Daniel Spector

Learning to Learn

The more that I try to wrap my head around loops, variables and conditions the more I realize that coding is an art. Most people have assumed that the advent of the computer age would usher in a new era where robot-speak would be the norm and people would be shunned for their creative expressions.

In my experience, it is just the opposite. Learning to code has been one of the most eye-opening experiences of my life because I’ve never considered how much we rely on understood social norms when communicating. When we our friend a simple question, there is so much meaning that’s understood by both parties which we take for granted. Chris Pine in his classic book “Learn to Program” points this out perfectly when he asking a friend to make a peanut butter & jelly sandwich. Even if your friend has never stepped into a kitchen before, its really simple to instruct someone to make you a sandwich. Computers are not like that at all. You can instruct your friend to “spread the peanut butter” but if you tried that with a computer you would get an error. Why? Because what does spread mean? Spread with what? How to spread? Where does the peanut butter go?

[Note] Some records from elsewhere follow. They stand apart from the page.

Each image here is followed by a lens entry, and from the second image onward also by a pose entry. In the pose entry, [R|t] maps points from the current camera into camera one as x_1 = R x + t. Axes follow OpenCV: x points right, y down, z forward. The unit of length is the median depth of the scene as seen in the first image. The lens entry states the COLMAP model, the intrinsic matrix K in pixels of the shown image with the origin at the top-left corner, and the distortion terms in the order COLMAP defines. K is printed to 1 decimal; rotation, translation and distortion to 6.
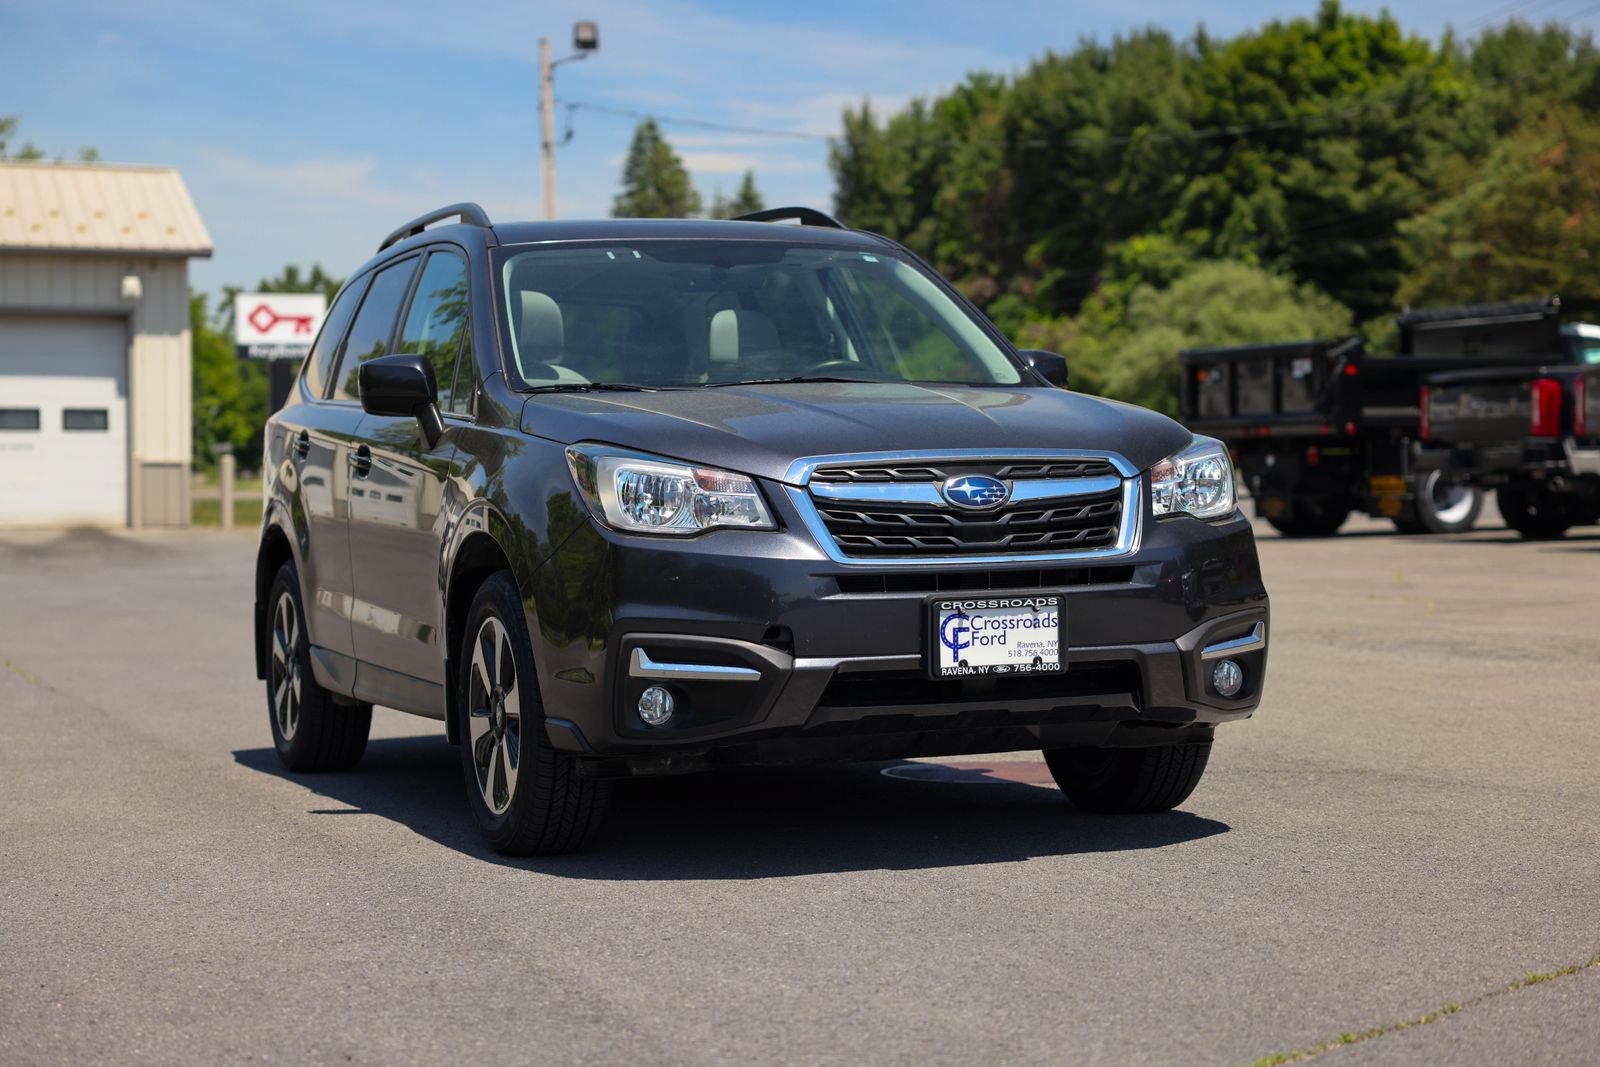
lens RADIAL K [[3081.7, 0, 796.9], [0, 3081.7, 530.0], [0, 0, 1]] dist [0.253301, 0.000000]
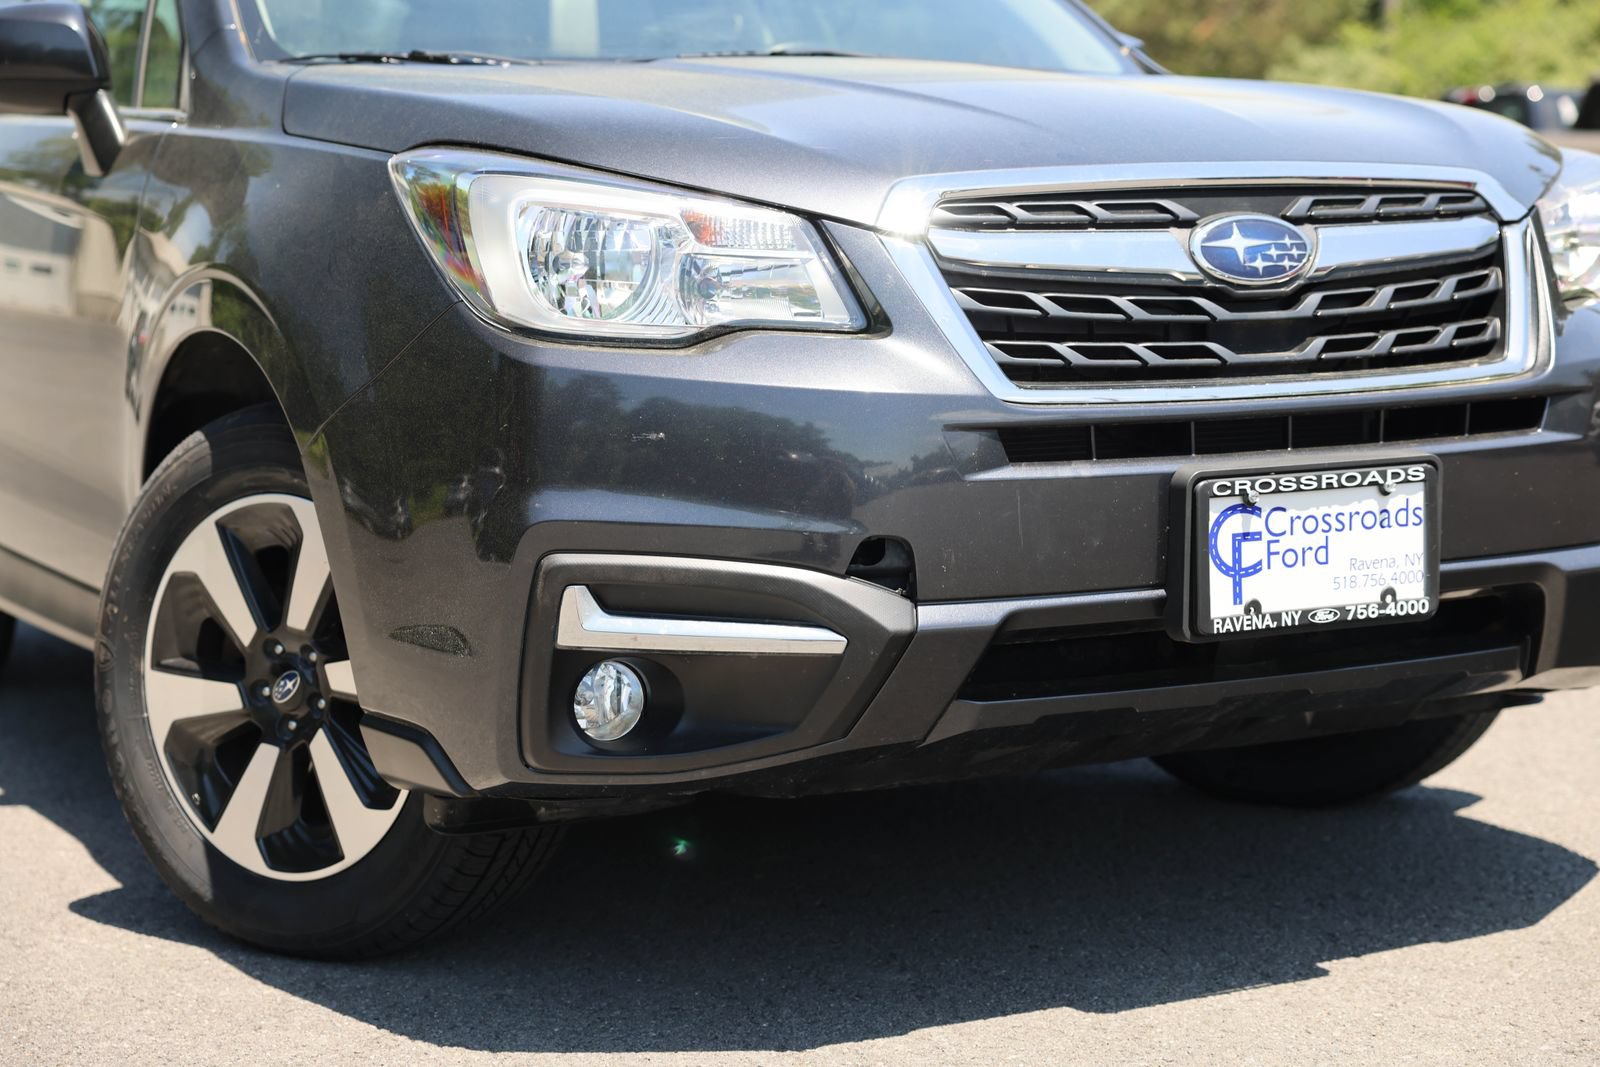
lens RADIAL K [[2666.4, 0, 809.1], [0, 2666.4, 537.6], [0, 0, 1]] dist [0.222128, 0.000000]
pose [[0.991250, -0.012697, 0.131387, -0.068027], [0.002231, 0.996832, 0.079503, -0.000910], [-0.131980, -0.078515, 0.988138, 0.586208]]
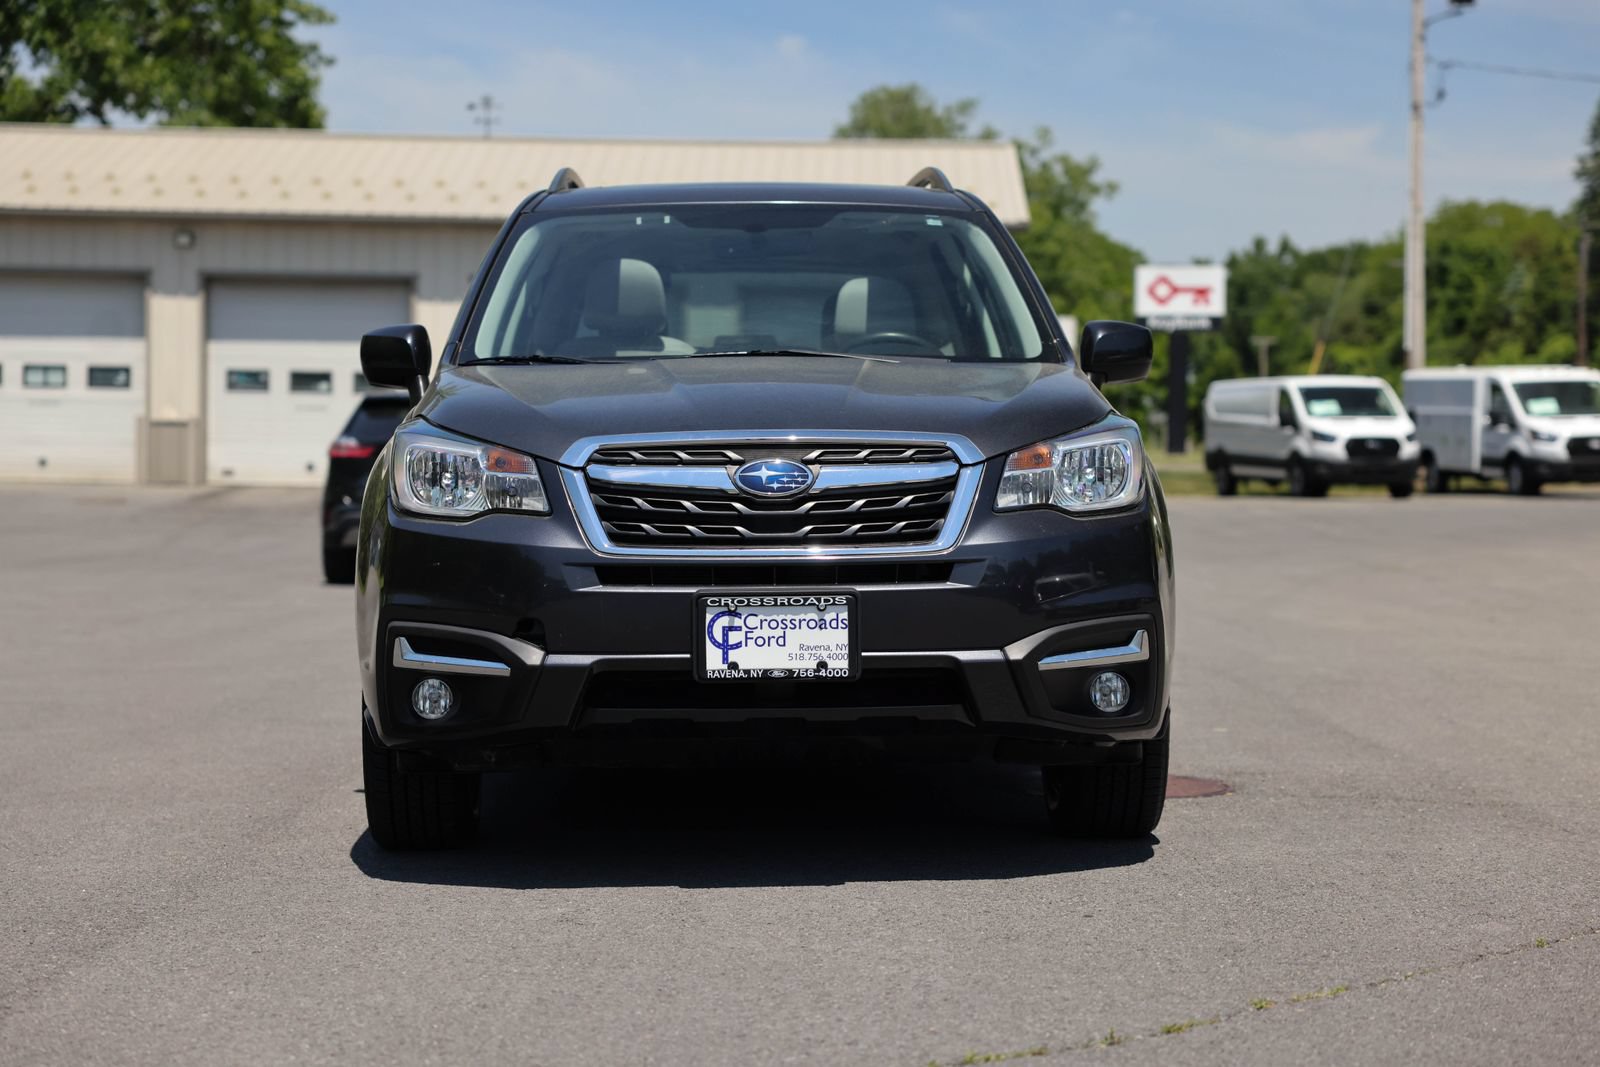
lens RADIAL K [[3081.7, 0, 801.5], [0, 3081.7, 530.7], [0, 0, 1]] dist [0.253301, 0.000000]
pose [[0.950981, 0.022863, -0.308404, 0.346315], [-0.019909, 0.999721, 0.012724, -0.008374], [0.308609, -0.005961, 0.951170, 0.139270]]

All of these simple understood norms go away when you’re dealing with a computer.

This is why the most difficult and challenging part of learning to program is learning how to express yourself. When learning your first language, you’re learning to learn. Once you can express yourself in the way that a computer understands, it doesn’t really matter all that much when you have to use curly braces, awkward syntax or parentheses. Those can be learned and most experienced programmers can pick up a new language quickly because they understand the fundamentals of speaking to a computer. I’m hoping that my time at the Flatiron School allows me to learn to learn.